- Faith & Family
The Marlins are already preparing for their return next spring to Miami, with a new name, dazzling uniforms, free tours of the stadium and plenty of fanfare. Politicians and citizens alike were on both sides of the fence regarding the way the new Marlins Ballpark was funded — mostly by public dollars. Nonetheless, the hour is almost upon us. And with a new stadium comes a whole lot of jobs — something that is sorely needed here in Miami-Dade County.
So imagine the chagrin, the anger, the frustration that hundreds of job-seeking Blacks felt when they went to the Miami Marlins’ website and discovered that many of the posted jobs came with a caveat — “bilingual preferred.”
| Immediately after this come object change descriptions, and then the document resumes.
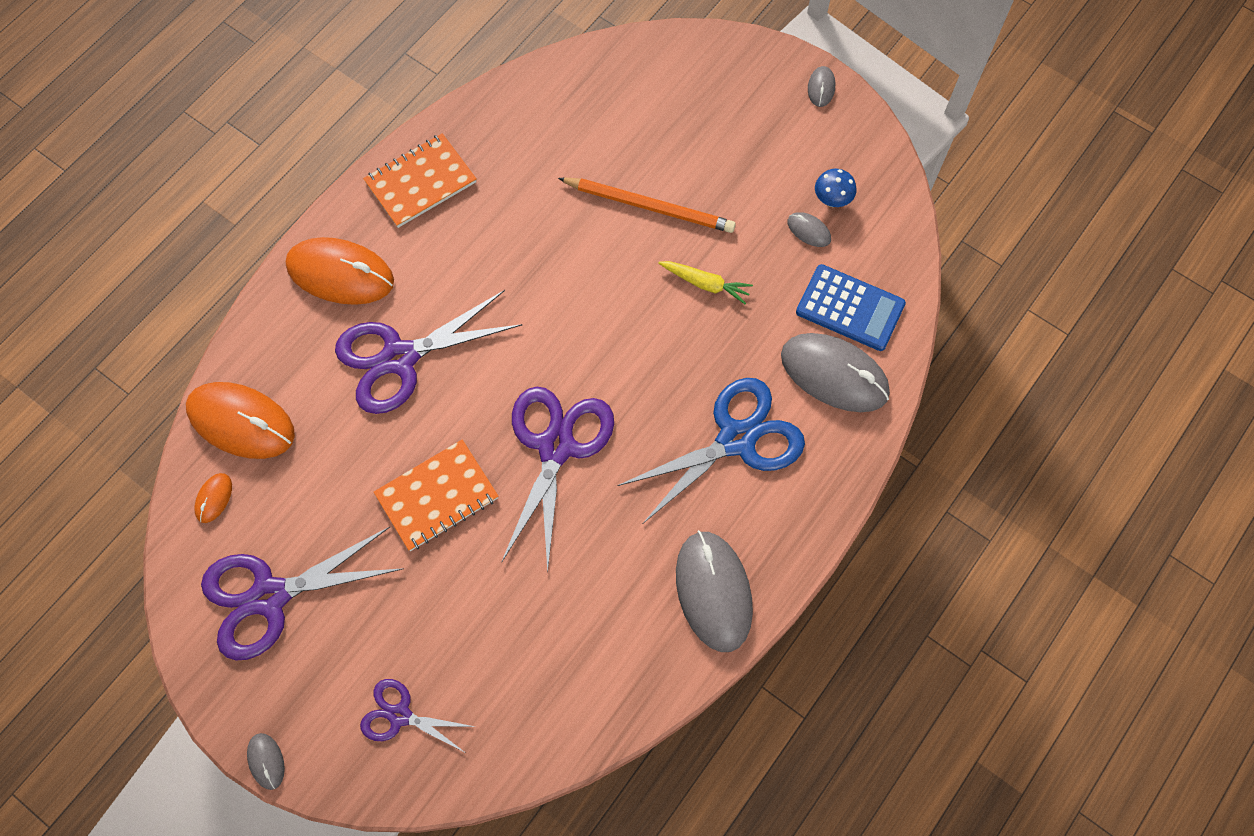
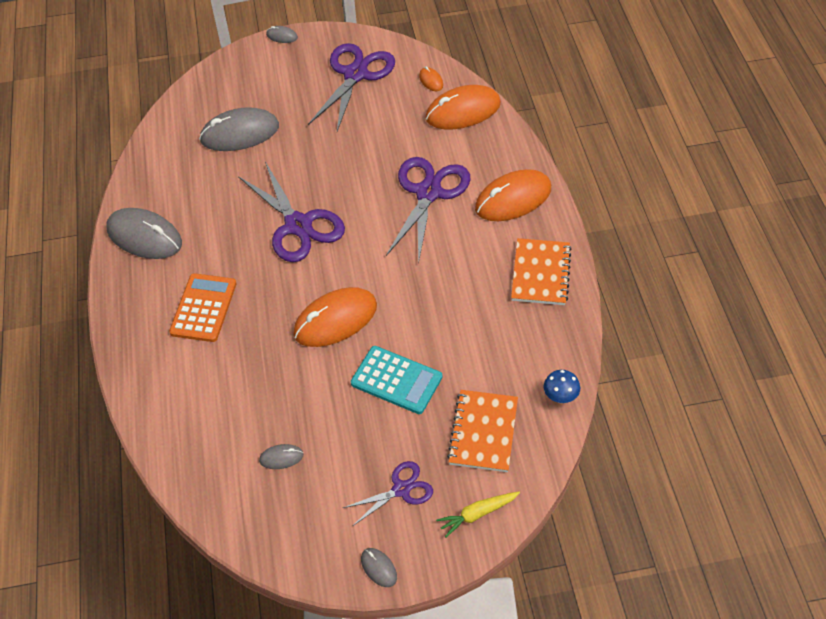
camera: 135 degrees right, 15 degrees down
(400, 715) = (244, 87): purple scissors -> purple scissors (401, 489)
(437, 496) = (330, 161): orange notebook -> orange notebook (483, 432)
(635, 309) = (335, 320): none -> orange mouse
(650, 206) = (396, 380): orange pencil -> turquoise calculator
(705, 284) = (311, 368): yellow carrot -> yellow carrot (477, 514)
(736, 439) = (203, 308): blue scissors -> orange calculator
(832, 200) = (286, 492): blue mushroom -> blue mushroom (560, 397)
(834, 374) = (179, 388): grey mouse -> grey mouse (240, 133)
(850, 308) = (206, 434): blue calculator -> none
One spokesman for the Marlins said that “only three positions require that the candidate be bilingual.” But the team’s director of multicultural marketing said that bilingual job candidates was a priority because of the Marlins’ Spanish-speaking base. The statement begs the question whether the director was referring to the team’s fans or ball players. Either way we must categorically protest such requirements for any project or organization that uses public funds.
If one opens a small business in Little Havana or Little Haiti, bilingualism is understandably a need for most if not all of the employees. But the Marlins is a multi-million dollar enterprise. And they did not pay for the bill by themselves — they used tax dollars. And the last time we checked, it was not a requirement to be bilingual to live in Miami. Then again, maybe we need to recheck the City Charter.